From the Health Services Office


What are ticks?

Ticks are bugs that feed on the blood of mammals, birds, and reptiles.  Deer ticks and dog ticks are found throughout Massachusetts and may spread different disease-causing germs when they bite.  Ticks are generally found in grassy, brushy, or wooded areas.  Ticks do not fly or jump.  They attach to animals or people that come into direct contact with them.


How can I protect my family from tick bites?
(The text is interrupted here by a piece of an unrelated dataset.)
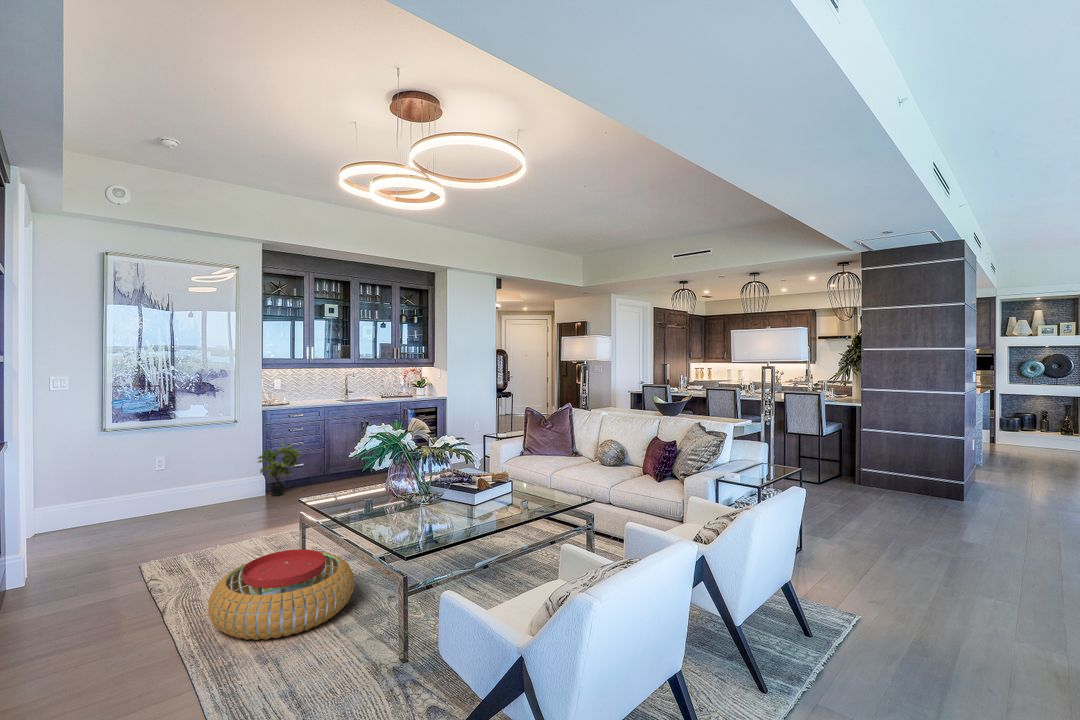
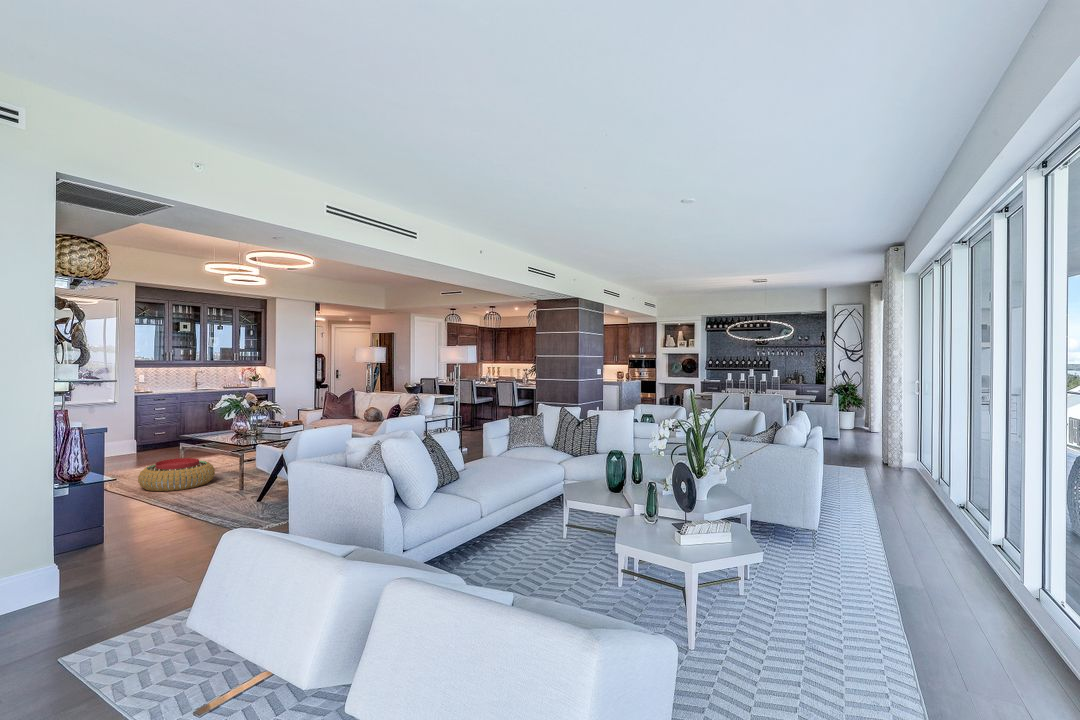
potted plant: present [258,443,301,495] -> none [132,418,166,452]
  • The single most important thing you can do is check yourself for ticks once a day.  Favorite places ticks like to go on the body include areas between the toes, back of the knees, groin, armpits, neck, along the hairline, and behind the ears.  Remember to check your children and pets, too.  Remove any attached tick as soon as possible.
  • Use repellents that contain DEET on exposed skin and those that contain Permethrin on clothing.  Be sure to read product labels to ensure safe and proper usage.
  • Stick to main pathways and the center of trails when hiking.
  • Wear long-sleeved, light colored shirts and long pants tucked into socks.  This will keep ticks away from your skin and make it easier to spot a tick on your clothing.


What should I do if I find a tick on myself or my child?

The tick should be carefully removed as soon as possible.  The longer an infected tick remains attached to a person or animal, the higher the likelihood of disease transmission.  Use fine point tweezers to grip the mouthparts of the tick as close to the skin as possible.  The tick should not be squeezed or twisted, but pulled straight outward with steady, gentle pressure.  You should not apply kerosene, petroleum jelly, nail polish, or a hot match tip to remove the tick; these measures are not effective and may result in injury.  Notify your healthcare provider if you have been bitten by a deer tick, or if you develop a rash or other flu-like symptoms following a tick bite.